Aylardır haysiyetli bir iş arıyor.


İK barajını aşamıyor; ağır ağır umudunu kaybetmeye başlıyor.


*
Bir memlekette hukuka ve insan haklarına saygılı bir demokrosinin tesisi için, gazetecilere ağır bir görev düştüğüne; ama ne yazık ki Türkiye’de benim meslektaşlarımın bu misyonu yerine getirecek bilgi, birikim, kültür ve yeteneğe sahip olmadıklarını düşünüp, yıllardır yüksek sesle de söylüyorum.


Kifayetsiz hatta kötü gazeteciler Türkiye’nin geleceğiyle oynuyorlar.


Bu lafı niye araya sokuşturdun, diyeceksiniz.



Kendimi ve meslektaşlarımı da çok ağır eleştirdiğimi göstermek ve şu soruyu sormaya hak kazanmak için:



İnsan kaynakları yönetici ve çalışanları, milyonlarca gencin (ve tabii bu arada şirketlerin, ekonominin ve Türkiye’nin) geleceğini belirleyecek bilgi, birikim, kültür, tecrübe ve yeteneğe sahip midirler?


Sadece sözünü ettiğim bu iki gencin değil, Hürriyet İK’nın yöneticisi olduğum için iş bulmada benden yardım isteyen sayıları belki yüze varan gencin yaşadıklarına bakarak söylüyorum:



*
Yukarıda sözünü ettiğim gençlerden birincisi İstanbullu hali vakti yerinde bir ailenin çocuğu, yani şanslı olduğu için iyi bir eğitim almış.

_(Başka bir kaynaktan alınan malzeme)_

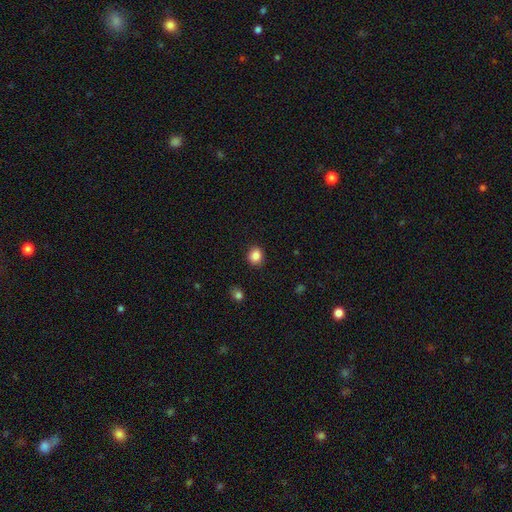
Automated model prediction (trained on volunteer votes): Q: Smooth or featured?
A: smooth (86%); runner-up: star or artifact (10%)
Q: How rounded?
A: round (80%); runner-up: in between (19%)
Q: Merging?
A: none (90%); runner-up: minor disturbance (7%)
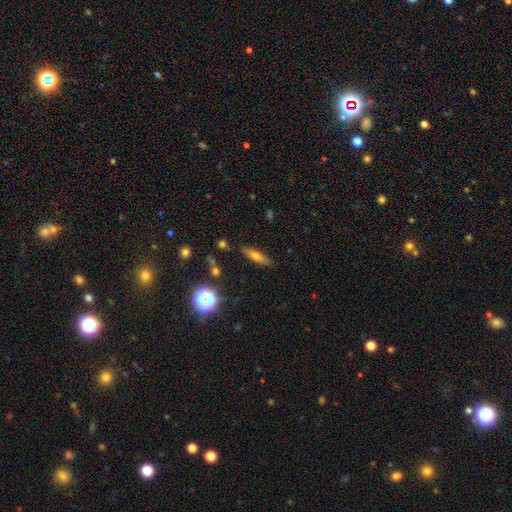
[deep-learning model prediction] Smooth or featured? Predicted: smooth (p=0.62). How rounded? Predicted: cigar-shaped (p=0.65). Merging? Predicted: none (p=0.82).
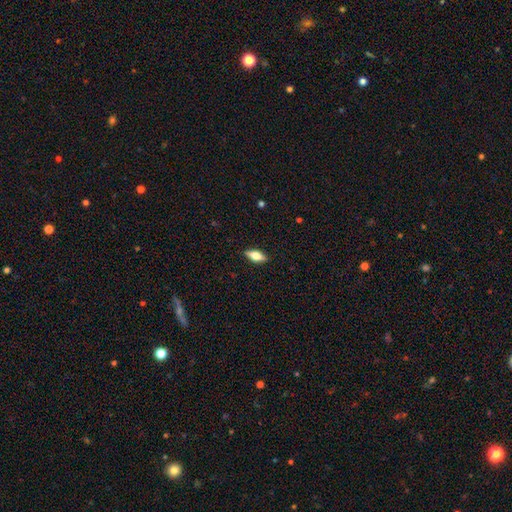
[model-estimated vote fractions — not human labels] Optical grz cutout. It shows a smooth galaxy with no disk features (58%) that is in between round and cigar-shaped (76%). Merging: none (88%).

İkincisi hayata ciddi bir handikapla atılmış (at yarışı terimi kullandığım için özür dilerim, ama sistemimiz çocukları birer yarış atı olarak yetiştiriyor) ve Millî olma iddiasındaki eğitim sistemimiz ona, farkı kapatması için en küçük bir imkan dâhî yaratmamış. Aksine... 


Bir eğitime Millî sıfatı eklenebilmesi için okul yaşına gelen gençlere ‘şans eşitliği’ yaratması gerekir.

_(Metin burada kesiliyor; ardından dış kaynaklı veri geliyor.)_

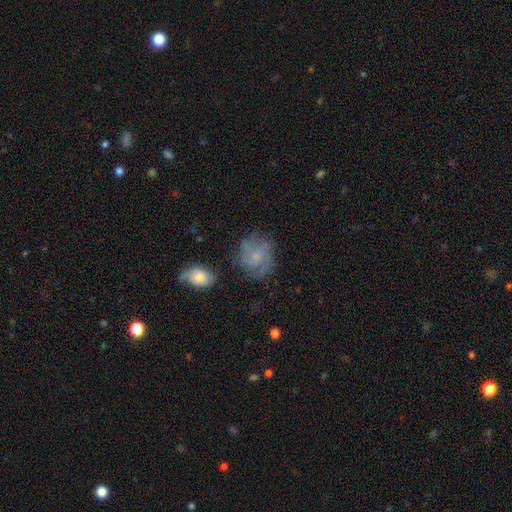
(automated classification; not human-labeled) Smooth or featured: featured or disk — 61% (smooth — 30%)
Edge-on disk: no — 98% (yes — 2%)
Bar: no — 71% (weak — 25%)
Spiral arms: yes — 85% (no — 15%)
Spiral winding: medium — 45% (tight — 36%)
Spiral arm count: can't tell — 33% (2 — 26%)
Bulge size: small — 63% (moderate — 19%)
Merging: none — 62% (minor disturbance — 21%)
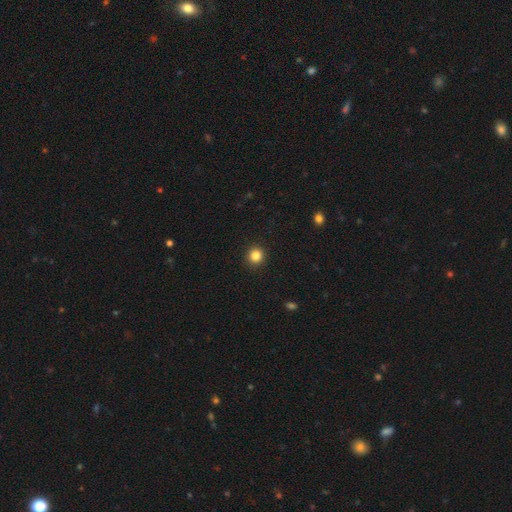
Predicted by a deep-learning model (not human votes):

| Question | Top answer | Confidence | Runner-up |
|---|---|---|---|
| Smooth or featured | smooth | 84% | star or artifact (11%) |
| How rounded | round | 92% | in between (7%) |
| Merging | none | 92% | minor disturbance (5%) |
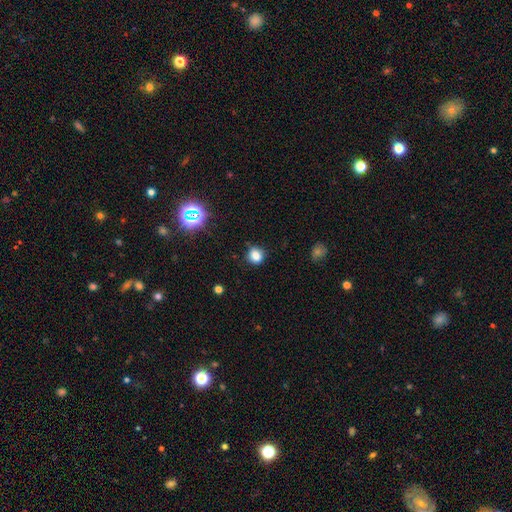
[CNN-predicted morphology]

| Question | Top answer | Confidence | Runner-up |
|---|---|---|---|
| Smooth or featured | smooth | 79% | star or artifact (15%) |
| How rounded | round | 83% | in between (16%) |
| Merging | none | 80% | minor disturbance (14%) |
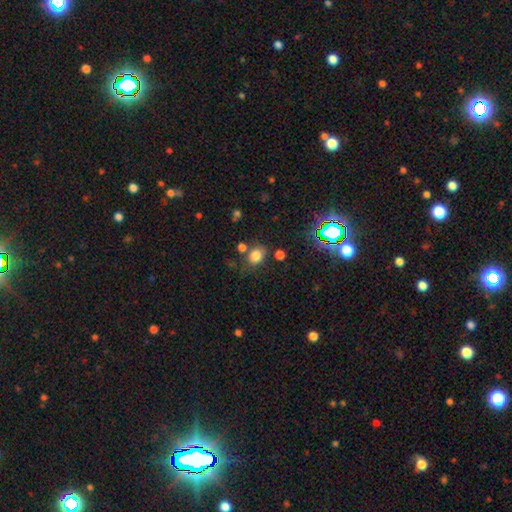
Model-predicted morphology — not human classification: smooth 77%, star or artifact 16%, featured or disk 8%. Down the decision tree: how rounded — in between (52%); merging — none (69%).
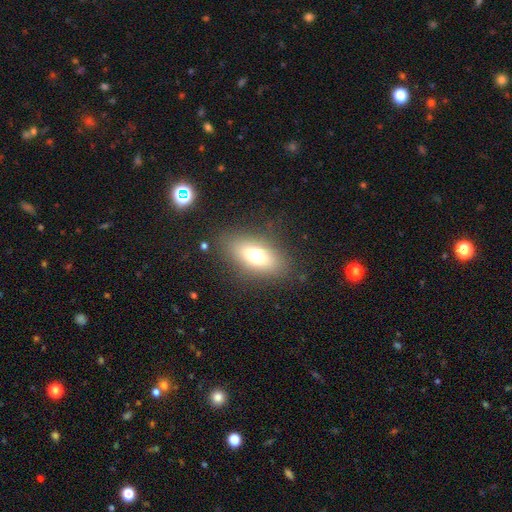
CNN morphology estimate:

Bizim sistemimiz ise küçük kentlerde ve kırsalda doğana ve ekonomik imkanı olmayana ‘negatif ayrımcılık’ uygular.


Türkiye’deki her ‘sistem’ gibi (buna hukuk bile dahildir) ‘Millî’ Eğitim de zenginden, güçlüden yanadır.


Eğitim sistemi gençleri hiçbir şekilde çalışma hayatına (ve zaten genelde hayata) hazırlamaz. Aksine, başarısız olmalarına sebep olur.


Konumuzla sınırlı kalırsak, eğitim sistemimiz berbat çünkü şirketlerin ve kurumların ihtiyacı olan çalışanlar değil, iş bulma umudu olmayan diplomalılar ‘üretiyor’.



Yanlış eğitim ve (yanlış eğitimin beslediği) işsizlik gençleri vuruyor.



İK yöneticileri bir hayır kurumunda değil, kâr amaçlı şirketlerde çalışıyorlar.



Hayatın ve yanlış eğitim sisteminin yarattığı haksızlıkları ortadan kaldırmak gibi bir misyonları elbette yok.



Ama ‘kurumun menfaati dışında hiçbir etki altında kalmaksızın (ki zordur) doğru görev için doğru çalışanı’ seçerken (tıpkı haber yapan gazeteciler gibi) insanların kaderiyle oynadıklarını asla unutmamalılar.



Bu zor görevi yerine getirecek ehliyette değillerse, sahip olmalılar.



Kapılarında yatan iş arayanlara bakıp (tıpkı kendilerini dev aynasında gören gazeteciler gibi) alçakgönüllülüklerine halel getirmemeliler.


Kâr amaçlı şirketlerde, patronları için çalışsalar da, insan kaynakları yöneticileri ve elemanları, işlerinin ‘insan’ olduğunu unutmamalılar.


Ayrıca, çalışanlara ama asıl iş isteyen gençlere (özellikle de geri çevirdiklerine) karşı tutumlarıyla, kurumlarının imajına olumlu olumsuz etki yaptıklarını hatırlamalılar.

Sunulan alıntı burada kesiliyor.